Namun, Alex tidak menyerah. Ia turun dari motornya dan berjalan mendekat ke arah Vester. “Gue tau ada yang lebih dari sekedar masalah keluarga. Lo bisa cerita ke gue kalau ada apa-apa, bro. Jangan disimpen sendiri.”

Vester menggigit bibir bawahnya, terdiam sejenak sebelum akhirnya berbicara lagi. “Gue nggak pengen nambah beban lo, Lex. Ini urusan gue, gue harus bisa ngadepin sendiri.”

Alex meletakkan tangannya di bahu Vester, menatapnya dengan penuh kesungguhan. “Ves, gue sahabat lo. Kalo lo ada masalah, lo gak perlu hadapin sendiri. Gue di sini buat lo, kapan pun lo butuh.”

Vester menunduk, merasakan sedikit kelegaan dari kata-kata Alex.
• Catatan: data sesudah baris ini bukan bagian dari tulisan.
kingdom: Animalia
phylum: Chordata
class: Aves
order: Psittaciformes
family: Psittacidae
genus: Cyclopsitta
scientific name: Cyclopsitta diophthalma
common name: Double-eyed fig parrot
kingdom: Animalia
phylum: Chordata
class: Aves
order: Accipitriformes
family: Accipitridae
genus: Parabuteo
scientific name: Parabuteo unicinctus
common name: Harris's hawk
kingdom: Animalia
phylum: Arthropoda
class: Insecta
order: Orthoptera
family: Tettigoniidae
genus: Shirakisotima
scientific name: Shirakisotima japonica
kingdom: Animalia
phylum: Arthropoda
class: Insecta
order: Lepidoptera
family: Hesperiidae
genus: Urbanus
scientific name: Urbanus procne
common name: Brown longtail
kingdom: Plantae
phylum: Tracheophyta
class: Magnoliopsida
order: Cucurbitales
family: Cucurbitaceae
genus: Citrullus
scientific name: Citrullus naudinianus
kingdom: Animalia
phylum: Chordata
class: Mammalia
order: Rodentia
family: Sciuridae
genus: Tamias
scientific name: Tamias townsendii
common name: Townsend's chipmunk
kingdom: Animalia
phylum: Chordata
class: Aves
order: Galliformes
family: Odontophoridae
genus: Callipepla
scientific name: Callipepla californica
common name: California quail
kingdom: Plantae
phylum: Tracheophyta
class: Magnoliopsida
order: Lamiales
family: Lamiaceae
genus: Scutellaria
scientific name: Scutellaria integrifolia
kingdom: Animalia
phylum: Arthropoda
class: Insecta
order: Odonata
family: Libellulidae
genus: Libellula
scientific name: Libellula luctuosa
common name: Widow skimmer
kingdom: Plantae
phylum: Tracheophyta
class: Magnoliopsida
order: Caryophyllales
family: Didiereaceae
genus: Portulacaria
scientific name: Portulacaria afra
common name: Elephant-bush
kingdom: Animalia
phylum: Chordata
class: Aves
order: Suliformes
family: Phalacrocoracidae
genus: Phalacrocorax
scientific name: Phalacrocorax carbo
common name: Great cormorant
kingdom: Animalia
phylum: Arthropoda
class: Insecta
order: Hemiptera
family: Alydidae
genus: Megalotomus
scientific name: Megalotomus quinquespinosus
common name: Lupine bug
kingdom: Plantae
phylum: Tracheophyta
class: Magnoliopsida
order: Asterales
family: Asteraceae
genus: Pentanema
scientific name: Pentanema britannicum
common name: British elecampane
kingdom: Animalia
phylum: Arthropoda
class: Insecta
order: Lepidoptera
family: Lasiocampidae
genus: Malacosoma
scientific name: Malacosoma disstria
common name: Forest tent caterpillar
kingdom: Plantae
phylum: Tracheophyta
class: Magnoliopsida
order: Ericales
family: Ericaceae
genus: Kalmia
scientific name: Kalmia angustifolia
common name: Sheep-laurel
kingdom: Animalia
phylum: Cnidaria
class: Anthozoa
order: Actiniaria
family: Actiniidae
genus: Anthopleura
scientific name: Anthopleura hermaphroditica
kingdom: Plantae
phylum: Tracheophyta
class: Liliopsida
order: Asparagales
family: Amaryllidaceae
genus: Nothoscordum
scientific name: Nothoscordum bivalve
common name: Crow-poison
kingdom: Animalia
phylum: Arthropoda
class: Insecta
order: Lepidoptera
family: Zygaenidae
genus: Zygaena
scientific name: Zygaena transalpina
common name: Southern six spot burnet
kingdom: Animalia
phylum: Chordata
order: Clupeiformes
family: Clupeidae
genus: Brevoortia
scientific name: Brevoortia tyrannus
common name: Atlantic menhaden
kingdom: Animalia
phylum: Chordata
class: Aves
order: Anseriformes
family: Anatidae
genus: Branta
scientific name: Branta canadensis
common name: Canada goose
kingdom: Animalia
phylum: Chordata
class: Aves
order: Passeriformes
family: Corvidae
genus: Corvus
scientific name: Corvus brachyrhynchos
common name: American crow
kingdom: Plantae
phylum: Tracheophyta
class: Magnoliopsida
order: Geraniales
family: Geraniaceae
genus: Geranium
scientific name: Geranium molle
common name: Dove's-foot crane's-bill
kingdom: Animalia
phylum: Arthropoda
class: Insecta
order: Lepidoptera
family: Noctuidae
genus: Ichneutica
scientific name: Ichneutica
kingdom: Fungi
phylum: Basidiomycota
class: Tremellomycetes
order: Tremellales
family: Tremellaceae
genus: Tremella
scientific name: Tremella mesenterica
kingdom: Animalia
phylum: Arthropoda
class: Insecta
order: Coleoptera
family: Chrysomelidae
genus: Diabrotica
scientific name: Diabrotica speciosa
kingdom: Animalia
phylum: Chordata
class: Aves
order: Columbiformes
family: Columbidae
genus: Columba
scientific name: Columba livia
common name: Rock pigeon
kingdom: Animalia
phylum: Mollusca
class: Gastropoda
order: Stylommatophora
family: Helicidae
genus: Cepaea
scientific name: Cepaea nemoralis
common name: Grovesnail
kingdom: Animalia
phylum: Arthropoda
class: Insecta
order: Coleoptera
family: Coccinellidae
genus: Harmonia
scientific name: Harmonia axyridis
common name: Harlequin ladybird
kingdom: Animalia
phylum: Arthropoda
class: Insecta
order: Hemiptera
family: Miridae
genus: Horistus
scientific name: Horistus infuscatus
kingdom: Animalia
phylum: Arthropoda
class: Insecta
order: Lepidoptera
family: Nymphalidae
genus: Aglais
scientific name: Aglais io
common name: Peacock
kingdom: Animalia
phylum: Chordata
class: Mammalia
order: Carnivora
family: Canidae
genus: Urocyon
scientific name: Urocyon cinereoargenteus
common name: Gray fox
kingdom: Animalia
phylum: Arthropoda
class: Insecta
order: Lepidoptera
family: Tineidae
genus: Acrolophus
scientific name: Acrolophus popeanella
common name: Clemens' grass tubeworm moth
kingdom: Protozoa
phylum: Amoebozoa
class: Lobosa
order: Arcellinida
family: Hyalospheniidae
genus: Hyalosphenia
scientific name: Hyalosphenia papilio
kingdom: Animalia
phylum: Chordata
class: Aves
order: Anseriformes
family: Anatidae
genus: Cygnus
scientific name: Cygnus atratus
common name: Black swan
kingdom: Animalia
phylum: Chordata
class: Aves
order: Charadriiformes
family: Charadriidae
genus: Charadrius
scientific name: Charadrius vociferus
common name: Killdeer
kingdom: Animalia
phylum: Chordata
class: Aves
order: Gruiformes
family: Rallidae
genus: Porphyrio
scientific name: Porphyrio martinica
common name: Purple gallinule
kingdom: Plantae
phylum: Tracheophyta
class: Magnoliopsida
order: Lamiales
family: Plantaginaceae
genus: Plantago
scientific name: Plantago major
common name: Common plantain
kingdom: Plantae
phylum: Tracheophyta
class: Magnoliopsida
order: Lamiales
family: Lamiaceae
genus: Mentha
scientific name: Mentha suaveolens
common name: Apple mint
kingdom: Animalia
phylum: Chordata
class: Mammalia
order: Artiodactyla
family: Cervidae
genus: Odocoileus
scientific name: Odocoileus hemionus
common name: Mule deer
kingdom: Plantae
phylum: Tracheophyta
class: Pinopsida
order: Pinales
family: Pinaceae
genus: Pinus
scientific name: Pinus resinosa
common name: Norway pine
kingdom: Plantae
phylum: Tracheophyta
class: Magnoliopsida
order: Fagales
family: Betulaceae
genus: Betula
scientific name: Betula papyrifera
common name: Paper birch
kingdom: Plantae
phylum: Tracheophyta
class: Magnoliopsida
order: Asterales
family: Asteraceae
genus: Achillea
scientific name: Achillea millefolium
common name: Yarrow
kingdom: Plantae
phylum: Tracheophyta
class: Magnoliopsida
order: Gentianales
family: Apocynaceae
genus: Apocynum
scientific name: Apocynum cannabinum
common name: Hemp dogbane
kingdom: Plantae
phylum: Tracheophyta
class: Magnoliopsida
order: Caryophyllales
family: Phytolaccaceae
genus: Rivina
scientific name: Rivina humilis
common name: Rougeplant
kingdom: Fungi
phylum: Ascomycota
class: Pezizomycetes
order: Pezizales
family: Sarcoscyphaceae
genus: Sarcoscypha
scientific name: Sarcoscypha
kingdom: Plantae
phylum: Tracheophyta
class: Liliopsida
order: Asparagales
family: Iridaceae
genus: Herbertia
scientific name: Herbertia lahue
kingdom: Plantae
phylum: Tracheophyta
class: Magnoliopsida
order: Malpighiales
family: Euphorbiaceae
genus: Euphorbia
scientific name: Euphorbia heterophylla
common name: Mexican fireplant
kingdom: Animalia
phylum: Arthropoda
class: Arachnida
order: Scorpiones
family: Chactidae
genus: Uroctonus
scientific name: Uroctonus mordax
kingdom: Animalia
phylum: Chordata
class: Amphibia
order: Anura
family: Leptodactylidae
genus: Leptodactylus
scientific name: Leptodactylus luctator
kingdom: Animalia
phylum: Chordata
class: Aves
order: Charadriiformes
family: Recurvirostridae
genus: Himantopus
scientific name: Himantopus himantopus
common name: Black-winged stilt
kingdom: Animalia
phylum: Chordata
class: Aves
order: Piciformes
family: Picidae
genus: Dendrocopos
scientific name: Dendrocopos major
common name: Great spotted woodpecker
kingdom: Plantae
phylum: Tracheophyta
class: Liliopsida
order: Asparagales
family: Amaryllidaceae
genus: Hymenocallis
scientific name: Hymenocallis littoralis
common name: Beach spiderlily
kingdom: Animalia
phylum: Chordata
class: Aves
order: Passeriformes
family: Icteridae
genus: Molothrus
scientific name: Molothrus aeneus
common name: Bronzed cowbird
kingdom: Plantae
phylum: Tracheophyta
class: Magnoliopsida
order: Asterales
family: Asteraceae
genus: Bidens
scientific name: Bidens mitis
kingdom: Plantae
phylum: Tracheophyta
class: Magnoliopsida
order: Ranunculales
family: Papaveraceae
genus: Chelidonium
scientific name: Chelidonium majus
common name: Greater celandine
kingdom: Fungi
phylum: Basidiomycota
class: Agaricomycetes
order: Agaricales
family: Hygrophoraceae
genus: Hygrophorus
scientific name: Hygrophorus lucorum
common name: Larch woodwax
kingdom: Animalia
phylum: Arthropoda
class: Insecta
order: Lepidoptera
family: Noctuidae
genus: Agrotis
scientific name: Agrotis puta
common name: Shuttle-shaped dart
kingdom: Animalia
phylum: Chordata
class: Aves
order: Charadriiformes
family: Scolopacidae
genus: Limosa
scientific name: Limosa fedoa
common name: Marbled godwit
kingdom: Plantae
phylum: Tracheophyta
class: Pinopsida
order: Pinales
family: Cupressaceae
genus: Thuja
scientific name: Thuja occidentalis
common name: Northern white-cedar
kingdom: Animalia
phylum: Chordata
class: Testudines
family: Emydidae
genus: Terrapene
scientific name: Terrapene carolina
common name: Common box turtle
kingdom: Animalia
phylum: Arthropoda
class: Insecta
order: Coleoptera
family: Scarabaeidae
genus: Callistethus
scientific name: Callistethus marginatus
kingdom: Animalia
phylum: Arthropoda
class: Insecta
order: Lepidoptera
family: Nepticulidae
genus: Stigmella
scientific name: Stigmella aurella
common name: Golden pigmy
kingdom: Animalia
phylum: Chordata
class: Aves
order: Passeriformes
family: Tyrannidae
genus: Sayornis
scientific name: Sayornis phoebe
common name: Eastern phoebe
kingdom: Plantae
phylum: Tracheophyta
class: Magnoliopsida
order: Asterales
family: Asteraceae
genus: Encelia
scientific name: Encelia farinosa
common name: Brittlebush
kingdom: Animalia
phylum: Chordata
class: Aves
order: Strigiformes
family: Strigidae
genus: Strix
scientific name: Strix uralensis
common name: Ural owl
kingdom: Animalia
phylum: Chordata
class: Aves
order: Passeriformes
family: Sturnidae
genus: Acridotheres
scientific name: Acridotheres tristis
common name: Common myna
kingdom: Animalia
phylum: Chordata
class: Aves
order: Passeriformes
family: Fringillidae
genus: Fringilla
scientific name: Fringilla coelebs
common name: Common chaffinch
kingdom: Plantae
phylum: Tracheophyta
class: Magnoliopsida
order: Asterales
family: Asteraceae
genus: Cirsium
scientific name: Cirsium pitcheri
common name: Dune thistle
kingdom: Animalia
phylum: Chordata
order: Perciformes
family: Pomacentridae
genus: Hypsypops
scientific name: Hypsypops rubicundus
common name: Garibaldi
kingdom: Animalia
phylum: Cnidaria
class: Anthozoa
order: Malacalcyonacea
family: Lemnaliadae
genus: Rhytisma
Meski ia belum siap menceritakan semuanya, setidaknya ia merasa tidak sendirian. Ia menepuk lengan Alex pelan dan menghela napas panjang. “Thanks, Lex. Beneran deh, gue hargain itu. Mungkin nanti kalo gue siap, gue bakal cerita semuanya.”

Alex tersenyum tipis dan mengangguk. “Oke, gue tunggu. Yang penting sekarang, lo jangan nahan semua sendirian. Gue selalu ada buat lo.”

Vester tersenyum kecil, meski dalam hatinya masih ada beban yang berat. Namun, kehadiran Alex membuatnya merasa lebih tenang. “Ayo ke sekolah sekarang. Gue nggak mau makin telat.”

“Alright,” jawab Alex sambil memasang helmnya. “Tapi inget, kapan pun lo butuh gue, langsung bilang. Gue nggak mau lo ngadepin hal berat sendirian.”

Vester hanya mengangguk, lalu naik ke motor di belakang Alex. Mereka pun meluncur menuju sekolah. Angin pagi yang sejuk terasa di wajahnya, sedikit mengurangi ketegangan yang masih bersisa di pikirannya. Sepanjang perjalanan, Alex terus mengobrol, mencoba membuat suasana lebih ringan. Candaan-candaan Alex, meskipun tidak selalu lucu, setidaknya berhasil membuat Vester tertawa sedikit.

Setibanya di sekolah, Vester merasa lebih siap menghadapi hari ini. Meski perasaan berat dari rumah masih membebani, setidaknya ia tahu bahwa ia tidak sendirian. Alex ada di sampingnya, selalu siap mendengarkan kapan pun ia butuh.